Cochrane R A, Davies E L, Singhal H, Sweetland H M, Webster D J, Monypenny I J, Lyons K, Mansel R E
University Department of Surgery, University Hospital of Wales, UK. The Cardiff Breast Group.
Eur J Surg Oncol. 1999 Jun;25(3):251-4. doi: 10.1053/ejso.1998.0636.
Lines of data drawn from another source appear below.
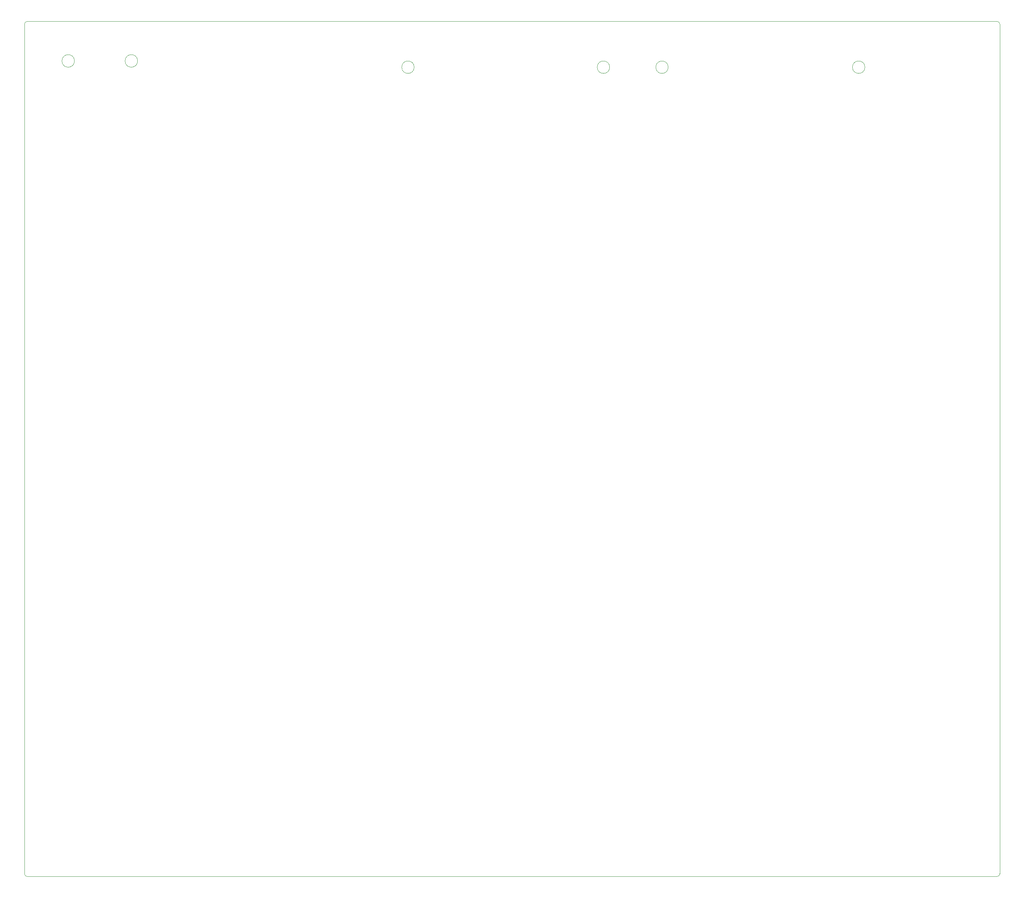
<source format=gbr>
%TF.GenerationSoftware,KiCad,Pcbnew,8.0.1*%
%TF.CreationDate,2024-03-23T23:48:47+00:00*%
%TF.ProjectId,TIM-011B,54494d2d-3031-4314-922e-6b696361645f,rev?*%
%TF.SameCoordinates,Original*%
%TF.FileFunction,Profile,NP*%
%FSLAX46Y46*%
G04 Gerber Fmt 4.6, Leading zero omitted, Abs format (unit mm)*
G04 Created by KiCad (PCBNEW 8.0.1) date 2024-03-23 23:48:47*
%MOMM*%
%LPD*%
G01*
G04 APERTURE LIST*
%TA.AperFunction,Profile*%
%ADD10C,0.050000*%
%TD*%
G04 APERTURE END LIST*
D10*
X324420000Y-33890000D02*
X324420000Y-236830000D01*
X91629999Y-33889999D02*
G75*
G02*
X92269999Y-33249999I640001J-1D01*
G01*
X323780000Y-237470000D02*
X92272548Y-237467452D01*
X92269999Y-33249999D02*
X323780000Y-33250000D01*
X324420000Y-236830000D02*
G75*
G02*
X323780000Y-237470000I-640000J0D01*
G01*
X323780000Y-33250000D02*
G75*
G02*
X324420000Y-33890000I0J-640000D01*
G01*
X231310000Y-44190000D02*
G75*
G02*
X228340152Y-44190000I-1484924J0D01*
G01*
X228340152Y-44190000D02*
G75*
G02*
X231310000Y-44190000I1484924J0D01*
G01*
X292240000Y-44190000D02*
G75*
G02*
X289270152Y-44190000I-1484924J0D01*
G01*
X289270152Y-44190000D02*
G75*
G02*
X292240000Y-44190000I1484924J0D01*
G01*
X245290000Y-44190000D02*
G75*
G02*
X242320152Y-44190000I-1484924J0D01*
G01*
X242320152Y-44190000D02*
G75*
G02*
X245290000Y-44190000I1484924J0D01*
G01*
X92272548Y-237467452D02*
G75*
G02*
X91632548Y-236827452I-48J639952D01*
G01*
X91632548Y-236827452D02*
X91629999Y-33889999D01*
X184650000Y-44190000D02*
G75*
G02*
X181680152Y-44190000I-1484924J0D01*
G01*
X181680152Y-44190000D02*
G75*
G02*
X184650000Y-44190000I1484924J0D01*
G01*
%TO.C,T1*%
X103565000Y-42690000D02*
G75*
G02*
X100565000Y-42690000I-1500000J0D01*
G01*
X100565000Y-42690000D02*
G75*
G02*
X103565000Y-42690000I1500000J0D01*
G01*
X118635000Y-42690000D02*
G75*
G02*
X115635000Y-42690000I-1500000J0D01*
G01*
X115635000Y-42690000D02*
G75*
G02*
X118635000Y-42690000I1500000J0D01*
G01*
%TD*%
M02*

</source>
When the National Breast Referral Guidelines were applied to our local GPs letters immediately prior to their release in January 1996, it was shown that on the basis of the GPs own conclusions that 29% of symptomatic women could have been managed initially by their own GP without missing any carcinomas. We conducted this study at the Rapid Access Breast Clinic at the University Hospital of Wales to determine if the breast referral practices of local GPs have altered due to the breast referral guidelines.
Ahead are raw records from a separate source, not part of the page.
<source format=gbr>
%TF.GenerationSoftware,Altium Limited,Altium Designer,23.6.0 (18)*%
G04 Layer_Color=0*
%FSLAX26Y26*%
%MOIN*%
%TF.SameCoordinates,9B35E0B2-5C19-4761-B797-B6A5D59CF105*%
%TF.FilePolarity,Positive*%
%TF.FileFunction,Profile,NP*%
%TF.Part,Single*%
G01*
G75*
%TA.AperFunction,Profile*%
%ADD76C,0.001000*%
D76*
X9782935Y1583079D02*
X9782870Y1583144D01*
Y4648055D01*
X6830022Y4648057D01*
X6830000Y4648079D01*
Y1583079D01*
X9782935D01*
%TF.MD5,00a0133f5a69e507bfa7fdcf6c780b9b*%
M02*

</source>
We studied 2332 referrals from the inception of the Rapid Access Clinic in May 1995 to the issue of the guidelines, and 2421 referrals from May 1996 to the end of the year. Random samples of 600 patients were drawn from each year and the referral letters were scored as within or outside the guidelines. Family history patients were excluded.
There was an 11% fall in referrals outside the guidelines in the under 50s (chi-squared=<0.001) but the 7% fall in the over 50s was not significant.
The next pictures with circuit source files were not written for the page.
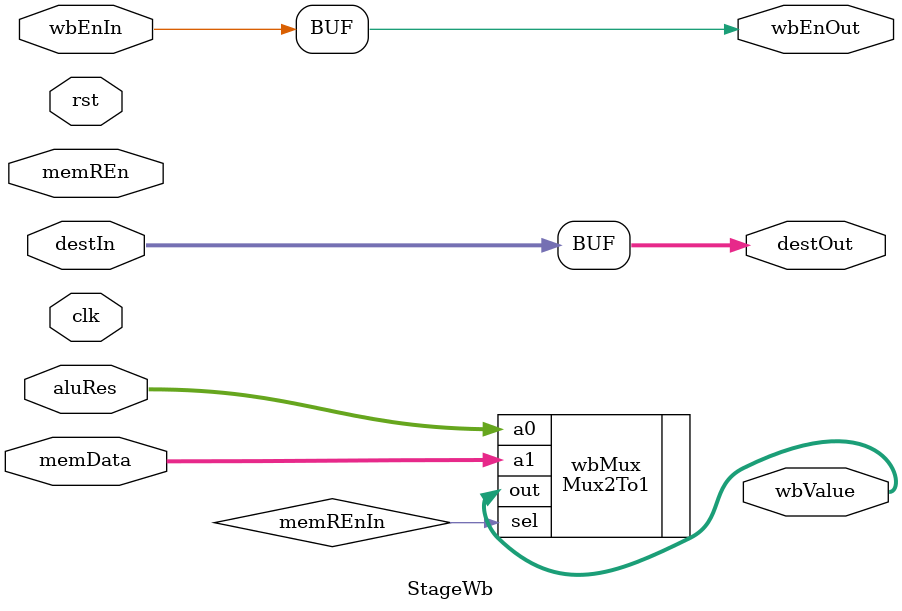
<source format=v>
module StageWb(
    input clk, rst,
    input wbEnIn, memREn,
    input [31:0] aluRes, memData,
    input [3:0] destIn,
    output wbEnOut,
    output [31:0] wbValue,
    output [3:0] destOut
);
    assign wbEnOut = wbEnIn;
    assign destOut = destIn;

    Mux2To1 #(32) wbMux(
        .a0(aluRes),
        .a1(memData),
        .sel(memREnIn),
        .out(wbValue)
    );
endmodule

</source>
The Breast Referral Guidelines seem to have been effective in reducing the higher level of inappropriate referrals in younger patients at less risk of carcinoma.
在1996年1月国家乳腺转诊指南发布前夕,将其应用于我们当地全科医生(GP)的信件时发现,根据全科医生自己的结论,29%有症状的女性最初可由其自己的全科医生进行处理,而不会漏诊任何癌症。我们在威尔士大学医院的快速通道乳腺诊所开展了这项研究,以确定当地全科医生的乳腺转诊做法是否因乳腺转诊指南而发生了改变。
我们研究了从1995年5月快速通道诊所成立到指南发布期间的2332例转诊病例,以及1996年5月至当年年底的2421例转诊病例。每年从这些病例中随机抽取600例患者样本,并根据是否符合指南对转诊信件进行评分。有家族病史的患者被排除在外。
50岁以下不符合指南的转诊病例减少了11%(卡方检验,P<0.001),但50岁以上病例减少7%并不显著。
乳腺转诊指南似乎有效地减少了年轻患者中较高水平的不适当转诊,这些年轻患者患癌风险较低。